Oui, si la demande ne s’inscrit pas dans un cadre légal spécifique (sabbatique, création d’entreprise, proche aidant…). Dans ce cas, le congé sans solde est un accord bilatéral — l’employeur est libre de refuser sans justification. Seuls les congés légaux (sabbatique, proche aidant…) ne peuvent être refusés, seulement différés.
Peut-on travailler pour un autre employeur pendant un congé sans solde ?
En principe oui — le contrat étant suspendu, l’exclusivité de travail ne s’applique plus. Mais attention : certains contrats de travail prévoient une clause de non-concurrence qui s’applique même pendant les congés. Vérifie ton contrat avant d’accepter une mission chez un concurrent de ton employeur.
Qu’advient-il de la mutuelle d’entreprise pendant un congé sans solde ?
La couverture mutuelle d’entreprise peut être maintenue pendant le congé sans solde — mais à ta charge exclusivement (cotisations salariales ET patronales). Tu peux aussi décider d’y renoncer et souscrire une mutuelle individuelle. Dans tous les cas, informe ton employeur de ta décision avant le début du congé.
Le congé sans solde compte-t-il pour l’ancienneté ?
Non dans la plupart des cas.

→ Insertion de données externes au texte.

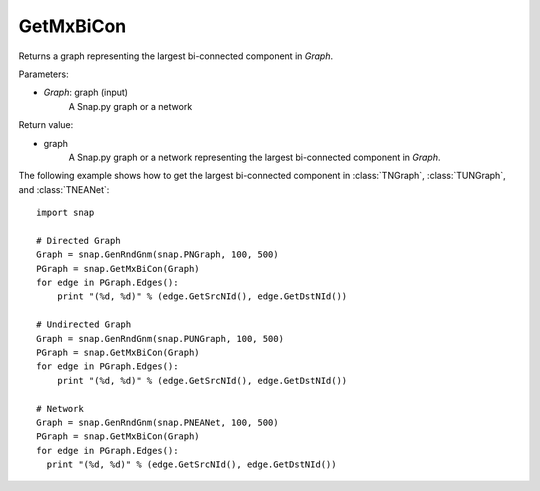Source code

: GetMxBiCon
'''''''''''

.. function:: GetMxBiCon(Graph)

Returns a graph representing the largest bi-connected component in *Graph*. 

Parameters:

- *Graph*: graph (input)
    A Snap.py graph or a network


Return value:

- graph
    A Snap.py graph or a network representing the largest bi-connected component in *Graph*.

The following example shows how to get the largest bi-connected component in
:class:`TNGraph`, :class:`TUNGraph`, and :class:`TNEANet`::

    import snap

    # Directed Graph
    Graph = snap.GenRndGnm(snap.PNGraph, 100, 500)
    PGraph = snap.GetMxBiCon(Graph)
    for edge in PGraph.Edges():
        print "(%d, %d)" % (edge.GetSrcNId(), edge.GetDstNId())

    # Undirected Graph
    Graph = snap.GenRndGnm(snap.PUNGraph, 100, 500)
    PGraph = snap.GetMxBiCon(Graph)
    for edge in PGraph.Edges():
        print "(%d, %d)" % (edge.GetSrcNId(), edge.GetDstNId())

    # Network
    Graph = snap.GenRndGnm(snap.PNEANet, 100, 500)
    PGraph = snap.GetMxBiCon(Graph)
    for edge in PGraph.Edges():
      print "(%d, %d)" % (edge.GetSrcNId(), edge.GetDstNId())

Les périodes de congé sans solde ne sont généralement pas comptabilisées dans l’ancienneté — sauf disposition contraire de la convention collective ou accord explicite avec l’employeur. Un congé sabbatique de 6 mois peut donc « geler » l’ancienneté pendant cette période.
Peut-on revenir avant la fin d’un congé sans solde ?
Oui, avec l’accord de l’employeur. Un retour anticipé n’est pas un droit automatique — l’employeur doit accepter de te réintégrer avant la date prévue. En pratique, si la raison est sérieuse (difficultés financières, changement de situation…), la plupart des employeurs acceptent un retour anticipé. Formalise le retour anticipé par écrit pour éviter tout litige.